On 11 September 2023, a square with stairs was ceremonially opened at the KTW office complex, where a new Katowice bebok, Katewusia, was unveiled. On 2 October of the same year, another Nikiszowiec bebok – two figurines, Sztefa and Erwinek – was placed at the entrance to the Department of Urban Ethnology of the Katowice Historical Museum at 4 Rymarska Street. Erwinek refers to Erwin Sówka, a naïve art painter from the Janów Group, while Sztefa commemorates a Nikiszowiec resident who used the local mangle. In early November 2023, a female bebok named Harmonia was placed in front of the Krzysztof Czuma Psychiatry Center in Katowice, intended to remind people of the importance of mental balance. The figurine was initiated by psychologist Joanna Czuma-Sitek. On 4 December 2023, during the 96th anniversary of Katowice Polish Radio, a bebok named Antenek was unveiled in front of the Radio Katowice headquarters in the presence of Silesian Voivodeship marshal Jakub Chełstowski and Katowice mayor Marcin Krupa.

On 13 March 2024, a bebok named Konopiusz was unveiled at the Maria Konopnicka High School with the participation of mayor Marcin Krupa and artist Grzegorz Chudy, a graduate of the school. A few days later, on 22 March, a ceremony unveiled the bebok Akademikus in front of the main entrance to the Katowice Business University.

On 25 April 2024, during a parliamentary debate on recognizing the Silesian ethnolect as a regional language, MP Ewa Kołodziej from Civic Coalition appeared at the podium with bebok mascots Trudka and Alojz. She noted, among other things, that "they used to scare children, but now they are charming creatures, characters from fairy tales".

On 9 May 2024, a female bebok named Doradziejka was ceremonially unveiled in Koszutka at Grunwald Square. It was funded by the Silesian Branch of the National Chamber of Tax Advisors. On 31 May of the same year, the first bebok in Osiedle Tysiąclecia, named Tauzenik, was unveiled at the square by 8 Zawisza Czarny Street.
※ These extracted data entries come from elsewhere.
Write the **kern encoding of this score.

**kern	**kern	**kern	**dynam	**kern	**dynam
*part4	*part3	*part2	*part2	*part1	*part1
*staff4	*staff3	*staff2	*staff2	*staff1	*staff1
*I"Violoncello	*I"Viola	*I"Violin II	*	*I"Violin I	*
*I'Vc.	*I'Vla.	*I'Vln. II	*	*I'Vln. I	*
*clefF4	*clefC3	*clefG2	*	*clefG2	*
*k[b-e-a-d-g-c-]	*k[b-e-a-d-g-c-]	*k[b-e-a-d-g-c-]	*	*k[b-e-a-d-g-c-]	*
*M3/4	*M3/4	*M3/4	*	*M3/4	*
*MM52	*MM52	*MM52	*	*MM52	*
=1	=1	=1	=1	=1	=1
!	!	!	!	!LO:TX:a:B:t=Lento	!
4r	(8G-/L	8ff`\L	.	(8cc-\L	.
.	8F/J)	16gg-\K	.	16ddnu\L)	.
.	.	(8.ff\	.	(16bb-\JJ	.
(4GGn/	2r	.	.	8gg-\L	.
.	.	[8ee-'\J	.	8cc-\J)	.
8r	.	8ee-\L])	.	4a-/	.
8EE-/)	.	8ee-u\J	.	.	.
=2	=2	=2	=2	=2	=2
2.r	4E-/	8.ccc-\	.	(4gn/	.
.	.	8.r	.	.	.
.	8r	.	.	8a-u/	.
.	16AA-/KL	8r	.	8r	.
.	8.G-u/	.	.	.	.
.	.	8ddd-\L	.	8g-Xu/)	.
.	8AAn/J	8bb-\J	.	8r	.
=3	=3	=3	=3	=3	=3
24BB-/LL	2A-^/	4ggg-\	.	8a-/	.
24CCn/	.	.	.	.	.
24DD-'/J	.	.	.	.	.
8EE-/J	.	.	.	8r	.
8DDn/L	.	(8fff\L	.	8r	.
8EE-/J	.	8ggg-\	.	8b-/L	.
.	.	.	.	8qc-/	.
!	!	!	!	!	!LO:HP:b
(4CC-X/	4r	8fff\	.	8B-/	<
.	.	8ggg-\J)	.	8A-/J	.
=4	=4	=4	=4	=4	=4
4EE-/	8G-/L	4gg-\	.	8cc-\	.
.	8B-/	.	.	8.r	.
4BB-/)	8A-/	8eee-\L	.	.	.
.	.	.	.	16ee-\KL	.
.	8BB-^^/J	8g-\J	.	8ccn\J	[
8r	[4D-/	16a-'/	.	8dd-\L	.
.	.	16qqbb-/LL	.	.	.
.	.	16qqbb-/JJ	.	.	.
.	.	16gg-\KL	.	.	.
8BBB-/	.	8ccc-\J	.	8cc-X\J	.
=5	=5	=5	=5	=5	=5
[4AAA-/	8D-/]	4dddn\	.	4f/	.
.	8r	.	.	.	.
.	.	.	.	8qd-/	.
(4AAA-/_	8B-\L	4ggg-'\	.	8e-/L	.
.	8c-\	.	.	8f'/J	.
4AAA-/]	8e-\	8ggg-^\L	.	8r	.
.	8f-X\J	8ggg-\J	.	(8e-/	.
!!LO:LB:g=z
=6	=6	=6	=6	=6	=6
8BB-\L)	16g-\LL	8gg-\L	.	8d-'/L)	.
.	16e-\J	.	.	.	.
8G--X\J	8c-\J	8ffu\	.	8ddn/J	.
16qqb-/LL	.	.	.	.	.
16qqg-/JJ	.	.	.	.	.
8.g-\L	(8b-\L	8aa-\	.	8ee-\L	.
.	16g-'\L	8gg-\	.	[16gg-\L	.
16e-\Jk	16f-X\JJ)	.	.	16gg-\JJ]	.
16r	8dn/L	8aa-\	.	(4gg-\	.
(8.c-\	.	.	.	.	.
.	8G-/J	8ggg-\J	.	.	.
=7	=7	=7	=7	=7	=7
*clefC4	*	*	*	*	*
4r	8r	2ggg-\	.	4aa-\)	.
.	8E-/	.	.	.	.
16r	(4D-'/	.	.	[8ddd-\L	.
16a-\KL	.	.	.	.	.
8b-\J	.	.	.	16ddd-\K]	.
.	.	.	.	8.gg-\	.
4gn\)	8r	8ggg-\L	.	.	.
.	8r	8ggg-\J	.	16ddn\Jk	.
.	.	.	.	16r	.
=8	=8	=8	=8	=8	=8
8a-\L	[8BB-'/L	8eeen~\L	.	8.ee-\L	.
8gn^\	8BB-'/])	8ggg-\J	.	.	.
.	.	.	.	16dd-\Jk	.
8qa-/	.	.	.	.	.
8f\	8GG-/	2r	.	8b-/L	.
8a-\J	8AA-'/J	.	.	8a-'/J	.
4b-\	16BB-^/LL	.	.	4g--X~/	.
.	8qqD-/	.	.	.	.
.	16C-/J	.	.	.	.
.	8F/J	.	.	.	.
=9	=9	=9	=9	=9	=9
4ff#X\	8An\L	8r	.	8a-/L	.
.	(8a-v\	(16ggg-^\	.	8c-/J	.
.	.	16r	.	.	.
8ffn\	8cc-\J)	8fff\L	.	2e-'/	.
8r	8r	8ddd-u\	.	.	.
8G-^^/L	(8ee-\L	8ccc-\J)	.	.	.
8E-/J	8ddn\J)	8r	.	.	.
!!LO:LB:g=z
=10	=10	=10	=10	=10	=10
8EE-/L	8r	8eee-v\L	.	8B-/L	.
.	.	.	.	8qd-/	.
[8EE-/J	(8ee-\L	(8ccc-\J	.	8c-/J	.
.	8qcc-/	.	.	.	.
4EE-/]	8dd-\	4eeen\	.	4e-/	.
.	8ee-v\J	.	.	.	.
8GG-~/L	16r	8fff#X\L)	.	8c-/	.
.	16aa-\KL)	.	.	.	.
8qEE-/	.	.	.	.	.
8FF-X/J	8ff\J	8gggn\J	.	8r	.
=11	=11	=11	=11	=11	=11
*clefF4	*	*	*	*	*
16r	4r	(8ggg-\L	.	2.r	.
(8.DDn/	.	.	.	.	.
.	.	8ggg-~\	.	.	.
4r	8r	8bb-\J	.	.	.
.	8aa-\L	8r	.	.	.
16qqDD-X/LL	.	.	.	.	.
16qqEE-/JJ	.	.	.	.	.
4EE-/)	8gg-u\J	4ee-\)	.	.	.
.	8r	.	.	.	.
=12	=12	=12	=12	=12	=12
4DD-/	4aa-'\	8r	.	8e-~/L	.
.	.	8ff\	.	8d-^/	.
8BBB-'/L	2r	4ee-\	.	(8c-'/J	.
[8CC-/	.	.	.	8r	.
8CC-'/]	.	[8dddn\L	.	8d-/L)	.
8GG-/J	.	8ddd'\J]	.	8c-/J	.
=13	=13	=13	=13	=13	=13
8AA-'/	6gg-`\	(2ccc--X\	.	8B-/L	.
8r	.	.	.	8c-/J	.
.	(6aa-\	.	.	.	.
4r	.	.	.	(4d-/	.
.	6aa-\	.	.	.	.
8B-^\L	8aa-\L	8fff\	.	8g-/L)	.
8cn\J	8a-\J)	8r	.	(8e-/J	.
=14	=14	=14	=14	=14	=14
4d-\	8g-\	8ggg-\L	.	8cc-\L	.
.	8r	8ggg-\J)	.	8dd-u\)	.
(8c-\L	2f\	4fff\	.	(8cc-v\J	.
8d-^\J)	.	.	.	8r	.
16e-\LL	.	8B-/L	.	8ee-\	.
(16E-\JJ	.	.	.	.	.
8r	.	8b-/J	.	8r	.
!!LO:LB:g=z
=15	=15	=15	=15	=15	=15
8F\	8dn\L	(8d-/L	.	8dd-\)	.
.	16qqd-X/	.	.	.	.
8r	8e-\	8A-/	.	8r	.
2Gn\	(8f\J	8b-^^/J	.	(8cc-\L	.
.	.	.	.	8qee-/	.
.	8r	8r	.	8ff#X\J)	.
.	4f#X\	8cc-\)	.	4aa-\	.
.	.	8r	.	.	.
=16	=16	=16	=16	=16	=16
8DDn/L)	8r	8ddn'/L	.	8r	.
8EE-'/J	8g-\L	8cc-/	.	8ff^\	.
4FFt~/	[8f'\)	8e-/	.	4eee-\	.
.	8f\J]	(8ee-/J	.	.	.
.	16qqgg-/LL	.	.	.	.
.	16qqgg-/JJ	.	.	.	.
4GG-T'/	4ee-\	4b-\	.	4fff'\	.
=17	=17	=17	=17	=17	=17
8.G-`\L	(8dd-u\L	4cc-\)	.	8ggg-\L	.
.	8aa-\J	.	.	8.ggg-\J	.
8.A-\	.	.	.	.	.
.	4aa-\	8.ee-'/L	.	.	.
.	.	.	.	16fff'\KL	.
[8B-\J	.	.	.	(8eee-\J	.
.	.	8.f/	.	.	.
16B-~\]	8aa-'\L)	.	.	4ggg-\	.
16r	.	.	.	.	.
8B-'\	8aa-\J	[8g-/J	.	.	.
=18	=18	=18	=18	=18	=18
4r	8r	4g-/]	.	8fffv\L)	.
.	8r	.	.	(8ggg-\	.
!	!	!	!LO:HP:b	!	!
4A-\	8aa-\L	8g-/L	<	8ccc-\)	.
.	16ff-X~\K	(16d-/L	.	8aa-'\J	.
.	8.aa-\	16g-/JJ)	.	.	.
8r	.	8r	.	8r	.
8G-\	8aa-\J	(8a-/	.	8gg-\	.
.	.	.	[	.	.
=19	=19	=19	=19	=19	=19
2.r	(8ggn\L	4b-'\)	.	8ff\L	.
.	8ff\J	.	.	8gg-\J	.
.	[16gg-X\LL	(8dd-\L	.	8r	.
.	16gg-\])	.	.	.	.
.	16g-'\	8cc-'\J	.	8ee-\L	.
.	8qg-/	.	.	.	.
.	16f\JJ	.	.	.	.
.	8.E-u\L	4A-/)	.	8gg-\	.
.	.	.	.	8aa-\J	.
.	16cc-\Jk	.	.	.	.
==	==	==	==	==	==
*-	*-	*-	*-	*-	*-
During the Rector's Family Day celebrations by the University of Economics in Katowice on 20 June 2024, a bebok was unveiled in front of the Center for Modern Information Technologies building. The Kornel Gibiński University Clinical Centre, during the 50th anniversary of the Kornel Gibiński Central Clinical Hospital on 10 September 2024, unveiled two bebok-doctor figurines at the entrances to the facilities at 35 Ceglana Street and 14 Medyków Street. A large-scale mural was also created.
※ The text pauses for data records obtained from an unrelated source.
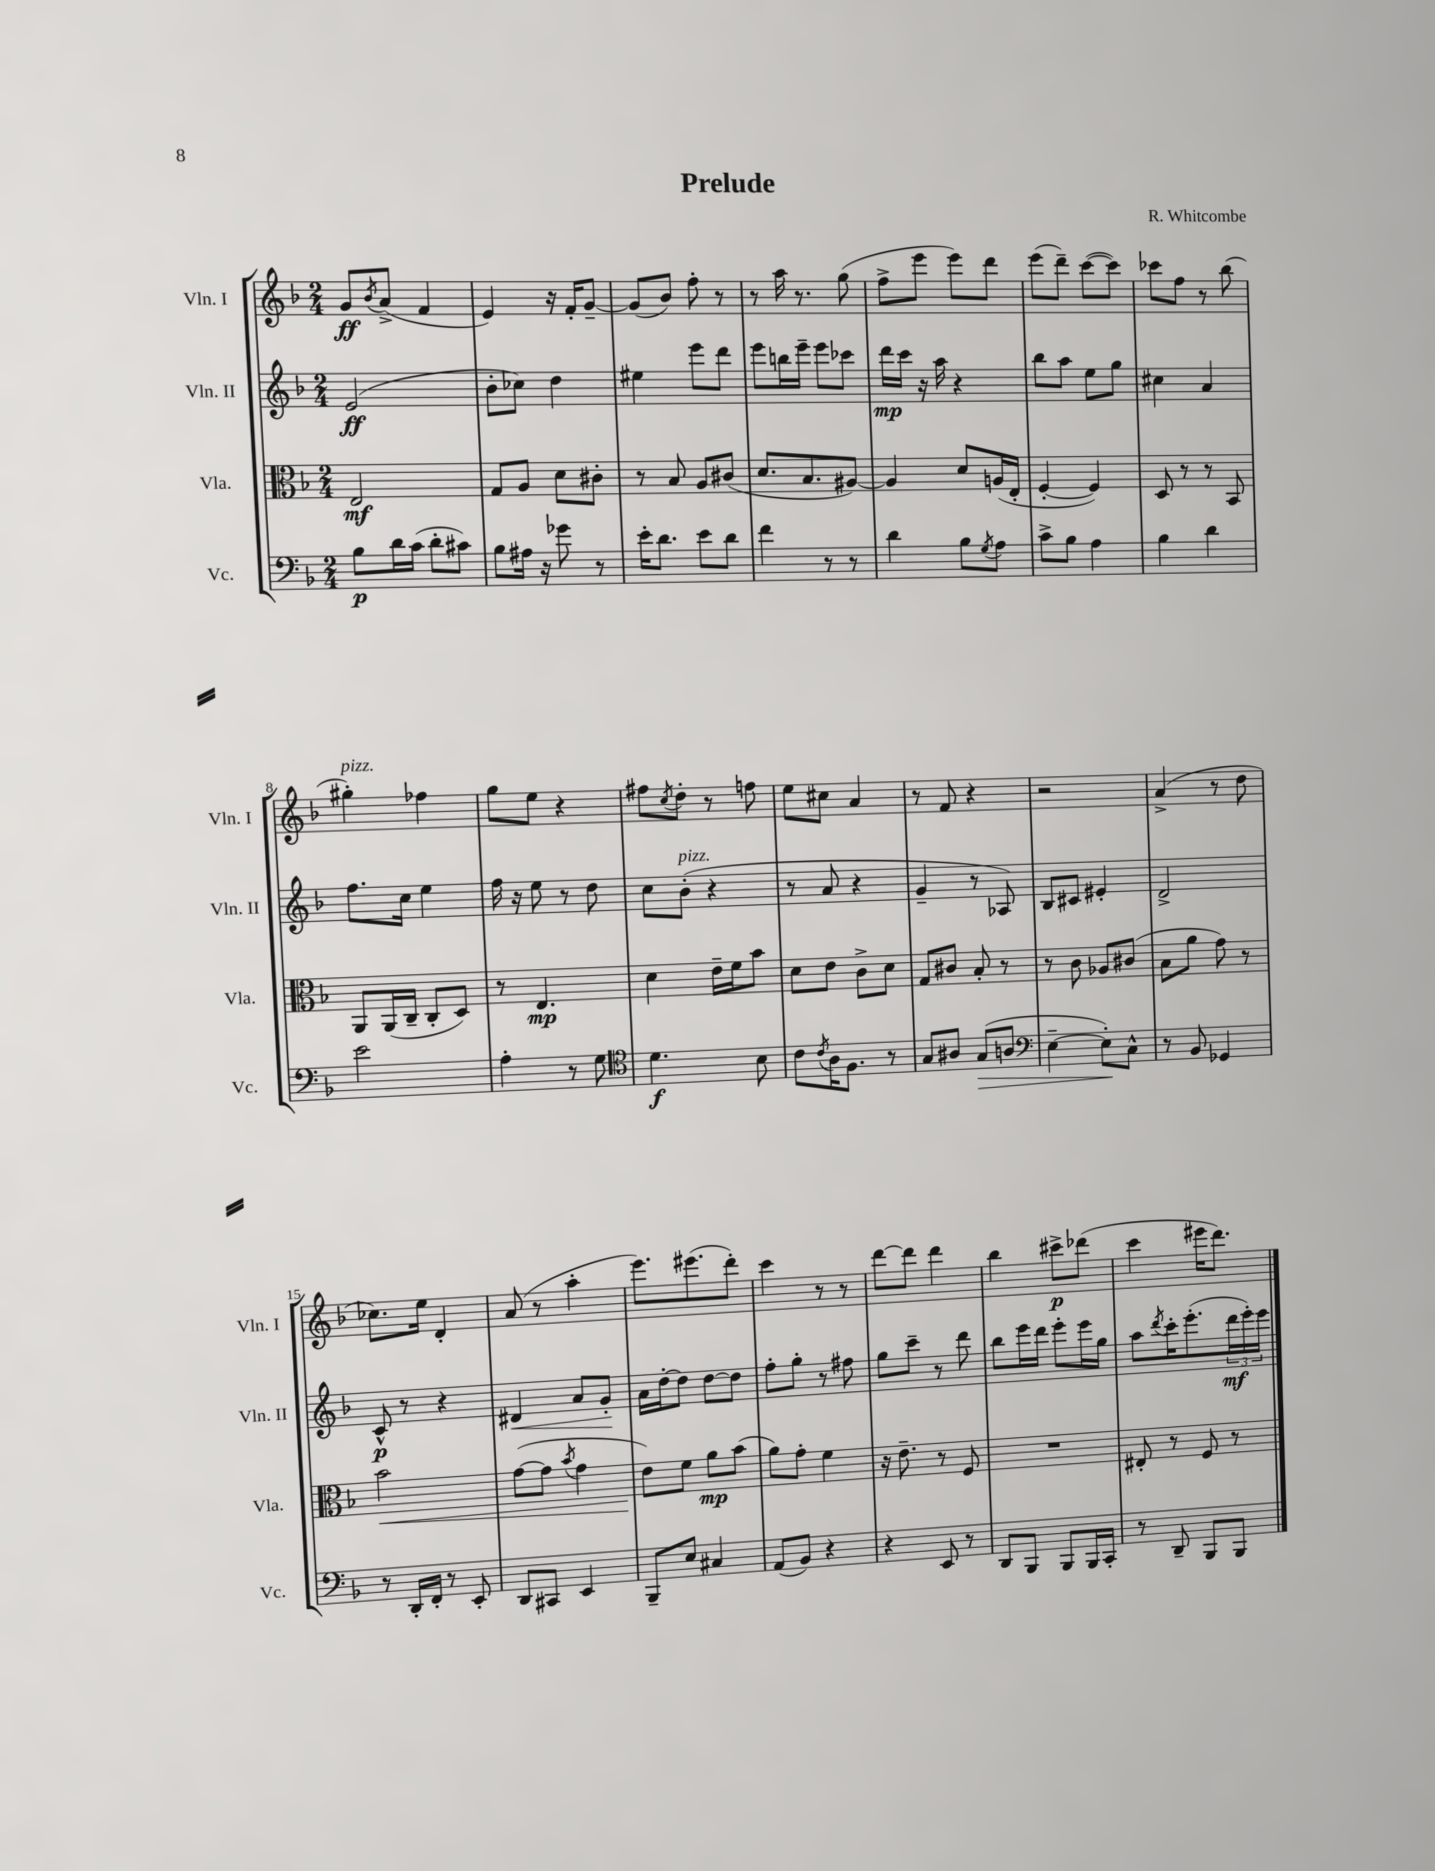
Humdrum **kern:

**kern	**kern	**kern	**kern
*staff4	*staff3	*staff2	*staff1
*clefF4	*clefC3	*clefG2	*clefG2
*k[b-]	*k[b-]	*k[b-]	*k[b-]
*M2/4	*M2/4	*M2/4	*M2/4
8B-	2E	(2e	8g
.	.	.	8qb-
16d	.	.	(8a^
(16c	.	.	.
8d'	.	.	4f
8c#)	.	.	.
=	=	=	=
8B-	8G	8b-'	4e)
16A#	8A	8cc-)	.
16r	.	.	.
8g-	8d	4dd	16r
.	.	.	16f'
8r	8c#'	.	[8g~
=	=	=	=
16e'	8r	4ee#	(8g]
8.d	.	.	.
.	8B-	.	8b-)
8e	8A	8eee	8ff'
8d	(8c#	8ddd	8r
=	=	=	=
4f	8.d	8eee	8r
.	.	16bb	16aa
.	8.B-	16eee~	8.r
8r	.	8eee	.
8r	[8A#)	8ccc-	(8gg
=	=	=	=
4d	4A#]	16ddd	8ff^
.	.	16ccc	.
.	.	16r	8eee
.	.	16aa	.
8B-	8d	4r	8eee)
8qG	.	.	.
8A	(16A	.	8ddd
.	16E'	.	.
=	=	=	=
8c^	[4F'	8bb-	(8eee
8B-	.	8aa	8ddd~)
4A	4F])	8ee	([8ccc
.	.	8gg	8ccc])
=	=	=	=
4B-	8D	4cc#	8ccc-
.	8r	.	8ff
4d	8r	4a	8r
.	8BB-	.	(8bb-
=	=	=	=
2e	8AA	8.ff	4gg#')
.	(16AA	.	.
.	16C~	16cc	.
.	8C'	4ee	4ff-
.	8D)	.	.
=	=	=	=
4A'	8r	16ff	8gg
.	.	16r	.
.	4.E	8ee	8ee
8r	.	8r	4r
8G	.	8dd	.
=	=	=	=
*clefC4	*	*	*
4.d	4d	8cc	8ff#
.	.	.	8qcc
.	.	(8b-'	8dd'
.	16e~	4r	8r
.	16f	.	.
8B-	8b-	.	8ff
=	=	=	=
8c	8d	8r	8ee
8qc	.	.	.
16A	8e	8a	8cc#
8.F	.	.	.
.	8c^	4r	4a
8r	8d	.	.
=	=	=	=
8G	8G	4g~	8r
8A#	8c#	.	8f
(8G	8B-'	8r	4r
8A	8r	8A-)	.
=	=	=	=
*clefF4	*	*	*
[4E~	8r	8B-	2r
.	8c	8c#	.
8E'])	8A-	4e#'	.
8C^^	(8c#	.	.
=	=	=	=
8r	8B-	2d^	(4a^
8BB-	8a	.	.
4GG-	8g)	.	8r
.	8r	.	8dd
=	=	=	=
8r	2b-	8c^^	8.cc-)
16DD'	.	8r	.
16FF'	.	.	16ee
8r	.	4r	4d'
8EE'	.	.	.
=	=	=	=
8DD	([8g	4d#	(8a
8CC#	8g]	.	8r
.	8qb-	.	.
4EE	4g	8a	4aa'
.	.	8g'	.
=	=	=	=
8BBB-~	8e)	16a	8.eee)
.	.	[16dd'	.
8E	8f	8dd]	.
.	.	.	(8.eee#
4C#	8a	[8dd	.
.	(8b-	8dd]	8ddd')
=	=	=	=
(8AA	8a)	8ff'	4ccc
8BB-)	8g'	8gg'	.
4r	4f	8r	8r
.	.	8ff#	8r
=	=	=	=
4r	16r	8gg	[8ddd
.	8.e~	.	.
.	.	8ccc~	8ddd]
8EE	8r	8r	4ddd
8r	8F	8ddd	.
=	=	=	=
8DD	2r	8bb-	4bb-
8BBB-	.	16eee	.
.	.	16ddd	.
8BBB-	.	8eee'	8ccc#^
16BBB-	.	16eee	(8ddd-
16CC'	.	16gg	.
=	=	=	=
8r	8E#'	8aa	4ccc
.	.	8qddd	.
8DD~	8r	16ccc'	.
.	.	(8.eee'	.
8BBB-	8F	.	16eee#
.	.	.	8.ddd)
8BBB-	8r	24ddd	.
.	.	24eee')	.
.	.	24eee	.
==	==	==	==
*-	*-	*-	*-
In 2024, Bebok Day (29 September), previously celebrated only at Galeria Katowicka, took on a city-wide character – many institutions and businesses overseeing bebok figurines offered attractions or special promotions, some requiring a bebok hunter's badge. In October 2024, as part of the "Check Your Breasts with Beboks" campaign by the Oko w Oko z Rakiem Foundation, some beboks were dressed in pink scarves. The first to receive a scarf was Florka.

In early January 2025, the first bebok in the Załęże district, a female bebok named Cukerzołza, was placed in front of the confectionery at 107 Gliwicka Street. On 8 April 2025, at the IKEA store in Katowice, in interiors inspired by Katowice's Nikiszowiec, an exhibition of Grzegorz Chudy's watercolors and photographs featuring beboks, including Ema i Oswald, Harmonia, and Zeflik, was displayed. On 17 May, a temporary exhibition of dozens of Marek Foltyn's photographs showcasing beboks from various parts of Katowice was held at the Department of Urban Ethnology of the Katowice Historical Museum.

On 31 May 2025 at 10:30 AM, the female bebok Leśniczyna was unveiled, and at 12:00 PM, the figurines Georg and Emil were unveiled, bringing the number of beboks in Katowice to 100.